Start of EXTRACTED DATA

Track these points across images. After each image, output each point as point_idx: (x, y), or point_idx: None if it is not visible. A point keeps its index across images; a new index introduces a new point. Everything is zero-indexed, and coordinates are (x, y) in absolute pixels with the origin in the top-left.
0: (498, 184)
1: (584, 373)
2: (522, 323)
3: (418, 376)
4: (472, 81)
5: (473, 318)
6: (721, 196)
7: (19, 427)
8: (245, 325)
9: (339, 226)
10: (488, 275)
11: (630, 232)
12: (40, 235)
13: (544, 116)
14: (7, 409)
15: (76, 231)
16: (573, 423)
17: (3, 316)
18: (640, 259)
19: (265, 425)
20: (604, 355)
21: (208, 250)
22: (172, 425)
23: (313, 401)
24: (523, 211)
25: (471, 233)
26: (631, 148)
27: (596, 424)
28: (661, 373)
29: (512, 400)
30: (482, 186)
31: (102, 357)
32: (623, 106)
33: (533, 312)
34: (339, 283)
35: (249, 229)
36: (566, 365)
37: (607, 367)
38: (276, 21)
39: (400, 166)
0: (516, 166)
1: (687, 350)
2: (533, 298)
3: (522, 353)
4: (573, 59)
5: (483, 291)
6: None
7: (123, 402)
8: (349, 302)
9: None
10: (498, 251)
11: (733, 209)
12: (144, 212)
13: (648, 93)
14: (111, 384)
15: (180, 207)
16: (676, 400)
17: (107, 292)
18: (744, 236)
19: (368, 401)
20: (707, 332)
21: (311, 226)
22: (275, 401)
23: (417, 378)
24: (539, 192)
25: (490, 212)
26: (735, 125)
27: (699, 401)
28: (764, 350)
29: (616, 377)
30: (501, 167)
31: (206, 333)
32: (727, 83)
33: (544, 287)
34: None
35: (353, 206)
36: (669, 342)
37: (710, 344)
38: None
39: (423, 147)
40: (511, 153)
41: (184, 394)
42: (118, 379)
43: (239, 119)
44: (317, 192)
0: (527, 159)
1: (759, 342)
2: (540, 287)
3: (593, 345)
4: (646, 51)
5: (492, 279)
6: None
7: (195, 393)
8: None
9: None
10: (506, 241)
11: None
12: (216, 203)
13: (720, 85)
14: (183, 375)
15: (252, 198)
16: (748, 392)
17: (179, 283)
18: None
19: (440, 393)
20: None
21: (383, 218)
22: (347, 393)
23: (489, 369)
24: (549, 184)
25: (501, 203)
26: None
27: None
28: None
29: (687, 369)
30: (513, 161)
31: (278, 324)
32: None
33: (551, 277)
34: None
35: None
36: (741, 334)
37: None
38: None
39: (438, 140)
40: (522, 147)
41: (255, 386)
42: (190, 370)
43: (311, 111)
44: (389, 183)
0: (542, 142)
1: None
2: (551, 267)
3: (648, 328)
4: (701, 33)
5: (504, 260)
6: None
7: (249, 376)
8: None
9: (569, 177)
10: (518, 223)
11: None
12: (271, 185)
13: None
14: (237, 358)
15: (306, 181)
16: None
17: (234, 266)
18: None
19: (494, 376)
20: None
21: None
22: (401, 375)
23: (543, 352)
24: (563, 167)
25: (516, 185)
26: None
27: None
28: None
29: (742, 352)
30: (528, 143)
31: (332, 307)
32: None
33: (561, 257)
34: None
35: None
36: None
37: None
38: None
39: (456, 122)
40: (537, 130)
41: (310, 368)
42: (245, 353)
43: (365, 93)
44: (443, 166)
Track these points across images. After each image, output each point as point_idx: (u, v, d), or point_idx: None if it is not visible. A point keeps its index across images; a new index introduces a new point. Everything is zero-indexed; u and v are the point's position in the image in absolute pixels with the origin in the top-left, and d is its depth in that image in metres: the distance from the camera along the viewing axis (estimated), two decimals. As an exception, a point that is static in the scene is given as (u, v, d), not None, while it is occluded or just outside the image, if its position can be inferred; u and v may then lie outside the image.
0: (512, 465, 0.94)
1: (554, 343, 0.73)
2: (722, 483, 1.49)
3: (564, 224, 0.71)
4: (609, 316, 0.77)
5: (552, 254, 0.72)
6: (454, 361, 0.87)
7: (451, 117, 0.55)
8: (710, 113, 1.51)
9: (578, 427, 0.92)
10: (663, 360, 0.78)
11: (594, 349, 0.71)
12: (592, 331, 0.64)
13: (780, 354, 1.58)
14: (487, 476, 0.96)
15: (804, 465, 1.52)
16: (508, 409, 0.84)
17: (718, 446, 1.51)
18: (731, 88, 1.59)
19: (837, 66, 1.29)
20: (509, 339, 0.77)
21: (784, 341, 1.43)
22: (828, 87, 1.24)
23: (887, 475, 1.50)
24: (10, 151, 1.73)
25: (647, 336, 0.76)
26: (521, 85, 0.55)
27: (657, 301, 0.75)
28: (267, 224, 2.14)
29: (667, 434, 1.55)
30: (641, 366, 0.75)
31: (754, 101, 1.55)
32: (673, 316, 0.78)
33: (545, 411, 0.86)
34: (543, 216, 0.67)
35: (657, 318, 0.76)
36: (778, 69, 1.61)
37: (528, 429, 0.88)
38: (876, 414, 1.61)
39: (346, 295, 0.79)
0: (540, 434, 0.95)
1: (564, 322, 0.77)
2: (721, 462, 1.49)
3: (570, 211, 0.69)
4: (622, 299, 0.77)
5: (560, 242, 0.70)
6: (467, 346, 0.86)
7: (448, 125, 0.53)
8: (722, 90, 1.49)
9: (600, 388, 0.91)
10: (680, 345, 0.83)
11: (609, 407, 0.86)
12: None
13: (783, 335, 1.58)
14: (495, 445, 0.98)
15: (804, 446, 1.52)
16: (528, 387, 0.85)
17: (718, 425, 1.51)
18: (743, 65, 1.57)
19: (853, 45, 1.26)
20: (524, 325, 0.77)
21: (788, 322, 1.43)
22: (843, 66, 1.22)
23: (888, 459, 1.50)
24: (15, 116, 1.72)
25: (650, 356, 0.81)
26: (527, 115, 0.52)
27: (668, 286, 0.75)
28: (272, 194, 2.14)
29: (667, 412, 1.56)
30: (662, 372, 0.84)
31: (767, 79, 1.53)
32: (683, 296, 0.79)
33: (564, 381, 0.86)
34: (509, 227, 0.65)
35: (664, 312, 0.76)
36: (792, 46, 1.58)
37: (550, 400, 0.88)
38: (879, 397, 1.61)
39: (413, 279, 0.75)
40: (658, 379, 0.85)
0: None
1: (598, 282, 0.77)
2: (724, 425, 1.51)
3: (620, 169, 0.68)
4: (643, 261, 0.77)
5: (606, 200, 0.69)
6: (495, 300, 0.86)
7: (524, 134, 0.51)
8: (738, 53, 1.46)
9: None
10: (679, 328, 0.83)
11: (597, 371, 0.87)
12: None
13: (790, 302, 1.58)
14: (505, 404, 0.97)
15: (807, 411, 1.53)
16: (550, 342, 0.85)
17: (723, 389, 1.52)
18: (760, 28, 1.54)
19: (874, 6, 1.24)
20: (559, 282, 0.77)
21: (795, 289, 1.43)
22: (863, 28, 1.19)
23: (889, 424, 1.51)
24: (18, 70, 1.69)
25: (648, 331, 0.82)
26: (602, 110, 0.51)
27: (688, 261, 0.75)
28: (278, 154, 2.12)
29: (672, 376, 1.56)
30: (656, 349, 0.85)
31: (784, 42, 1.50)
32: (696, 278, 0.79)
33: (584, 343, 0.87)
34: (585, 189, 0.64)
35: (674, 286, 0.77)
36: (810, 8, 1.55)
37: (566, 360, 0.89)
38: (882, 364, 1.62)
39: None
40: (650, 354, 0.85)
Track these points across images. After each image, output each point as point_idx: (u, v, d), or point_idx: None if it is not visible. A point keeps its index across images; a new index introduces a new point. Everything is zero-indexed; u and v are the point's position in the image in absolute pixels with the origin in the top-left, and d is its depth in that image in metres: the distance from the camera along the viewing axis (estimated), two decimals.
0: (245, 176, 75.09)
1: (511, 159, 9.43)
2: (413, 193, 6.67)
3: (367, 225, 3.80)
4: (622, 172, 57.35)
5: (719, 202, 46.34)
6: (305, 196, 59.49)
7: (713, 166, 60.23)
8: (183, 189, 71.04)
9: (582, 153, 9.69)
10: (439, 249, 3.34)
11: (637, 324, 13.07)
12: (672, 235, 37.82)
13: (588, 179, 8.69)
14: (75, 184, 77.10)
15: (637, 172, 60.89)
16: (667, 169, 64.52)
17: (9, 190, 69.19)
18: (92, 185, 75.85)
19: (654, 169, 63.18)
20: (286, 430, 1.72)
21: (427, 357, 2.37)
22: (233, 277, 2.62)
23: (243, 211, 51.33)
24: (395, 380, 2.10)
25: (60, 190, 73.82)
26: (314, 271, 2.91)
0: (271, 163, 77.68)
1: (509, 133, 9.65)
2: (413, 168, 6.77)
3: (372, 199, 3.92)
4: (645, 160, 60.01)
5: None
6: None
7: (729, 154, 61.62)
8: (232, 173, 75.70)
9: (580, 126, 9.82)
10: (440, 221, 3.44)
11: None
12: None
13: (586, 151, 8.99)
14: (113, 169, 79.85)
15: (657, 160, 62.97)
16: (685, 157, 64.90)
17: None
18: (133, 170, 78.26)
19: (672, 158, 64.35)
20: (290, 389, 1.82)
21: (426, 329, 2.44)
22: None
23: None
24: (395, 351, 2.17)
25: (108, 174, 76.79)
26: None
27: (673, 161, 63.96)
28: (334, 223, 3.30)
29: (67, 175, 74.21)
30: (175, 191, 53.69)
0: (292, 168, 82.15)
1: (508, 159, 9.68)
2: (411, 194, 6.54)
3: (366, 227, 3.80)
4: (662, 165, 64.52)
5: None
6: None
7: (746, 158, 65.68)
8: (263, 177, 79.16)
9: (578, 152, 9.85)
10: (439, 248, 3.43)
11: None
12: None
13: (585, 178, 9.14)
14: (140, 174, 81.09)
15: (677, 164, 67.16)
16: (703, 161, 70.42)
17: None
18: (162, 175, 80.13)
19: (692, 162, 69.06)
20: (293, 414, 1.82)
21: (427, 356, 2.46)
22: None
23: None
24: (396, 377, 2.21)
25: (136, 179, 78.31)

End of EXTRACTED DATA

TASK DIRECTIONS: For this exercise, repeat exactly the lines of the data above from the one with "2: (522, 323)" down to the one with "22: (172, 425)", both end lines included.

THE COMPLETED TASK:
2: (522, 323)
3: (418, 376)
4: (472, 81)
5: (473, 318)
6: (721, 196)
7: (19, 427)
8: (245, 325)
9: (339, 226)
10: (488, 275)
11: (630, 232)
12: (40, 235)
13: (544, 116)
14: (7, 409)
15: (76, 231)
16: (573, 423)
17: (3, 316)
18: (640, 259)
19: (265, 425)
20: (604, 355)
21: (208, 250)
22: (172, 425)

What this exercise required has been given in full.